A world citizen is a person who places global citizenship above any nationalistic or local identities and relationships.

World or Cosmopolitan citizens are not born, they are created as a result of globalisation. The Rise in popularity of investor citizenship programs further created a new class of world citizens most of them living in diaspora. The whole idea behind world citizen is to promote peace, freedom, progress, equality, mobility prosperity and love of humanity as a whole.

Early references to becoming a ‘World citizen’ can be found in Diogenes of Sinope (c. 412 B.C), a Cynic philosopher in Ancient Greece, asked where he came from, he answered: ‘I am a citizen of the world’. This was a ground breaking concept because the broadest basis of social identity in Greece at that time was either the individual city-state or the Greeks (Hellenes) as a group.

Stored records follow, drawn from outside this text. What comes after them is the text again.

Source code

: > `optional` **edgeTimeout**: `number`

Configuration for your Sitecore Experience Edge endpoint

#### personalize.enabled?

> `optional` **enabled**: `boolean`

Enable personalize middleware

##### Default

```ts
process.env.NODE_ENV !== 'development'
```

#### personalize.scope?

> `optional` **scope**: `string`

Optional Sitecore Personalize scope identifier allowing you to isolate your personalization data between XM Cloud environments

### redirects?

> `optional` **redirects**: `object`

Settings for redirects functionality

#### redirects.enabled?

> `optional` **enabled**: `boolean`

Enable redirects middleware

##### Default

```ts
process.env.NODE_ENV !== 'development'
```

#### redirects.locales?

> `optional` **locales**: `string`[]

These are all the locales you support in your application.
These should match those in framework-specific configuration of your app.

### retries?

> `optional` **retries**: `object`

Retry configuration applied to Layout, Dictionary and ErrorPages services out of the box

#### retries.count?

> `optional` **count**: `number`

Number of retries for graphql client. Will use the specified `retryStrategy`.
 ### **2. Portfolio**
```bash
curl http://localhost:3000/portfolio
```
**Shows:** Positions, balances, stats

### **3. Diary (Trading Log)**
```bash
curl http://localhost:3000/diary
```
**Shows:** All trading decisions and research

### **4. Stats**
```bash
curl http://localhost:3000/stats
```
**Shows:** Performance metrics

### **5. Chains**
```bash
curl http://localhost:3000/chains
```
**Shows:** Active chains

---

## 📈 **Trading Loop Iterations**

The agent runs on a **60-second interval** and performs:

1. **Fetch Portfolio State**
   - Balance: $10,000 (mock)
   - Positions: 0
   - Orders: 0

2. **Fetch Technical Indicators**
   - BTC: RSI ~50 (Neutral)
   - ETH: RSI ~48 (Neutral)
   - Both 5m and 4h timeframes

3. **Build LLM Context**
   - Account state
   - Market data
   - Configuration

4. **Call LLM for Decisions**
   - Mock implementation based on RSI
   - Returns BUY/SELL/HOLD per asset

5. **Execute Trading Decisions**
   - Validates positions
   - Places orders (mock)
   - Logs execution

World citizens are one big group of cosmopolitan society who work together to make the world a better place.

Many famous people consider themselves world citizens.

I am not an Athenian or a Greek, but a citizen of the world

– Socrates (469-399 BC)

Albert einstein described himself as a world citizen and supported the idea throughout his life. amously saying

“Nationalism is an infantile disease. It is the measles of mankind.”



“We are citizens of the world. The tragedy of our times is that we do not know this.”
– Woodrow Wilson


“I have no country to fight for; my country is the earth, and I am a citizen of the world.”
– Eugene V. Debs


“The World is my country, all mankind are my brethren, and to do good is my religion.”
– Thomas Paine


“The World citizen is a small leaf on the giant tree of life. They do not see a difference between the branch they were born on and the remaining branches on the tree, because they understand well that we are are all connected to the same roots. The world citizen sees each section of the world as part of their arm, leg, eyes, and heart. They do not class, contain or separate themselves or their identity by ethnicity or religion — because they see their existence as a small part of a greater whole. When asked about their religion, the world citizen simply replies: ‘My heart.”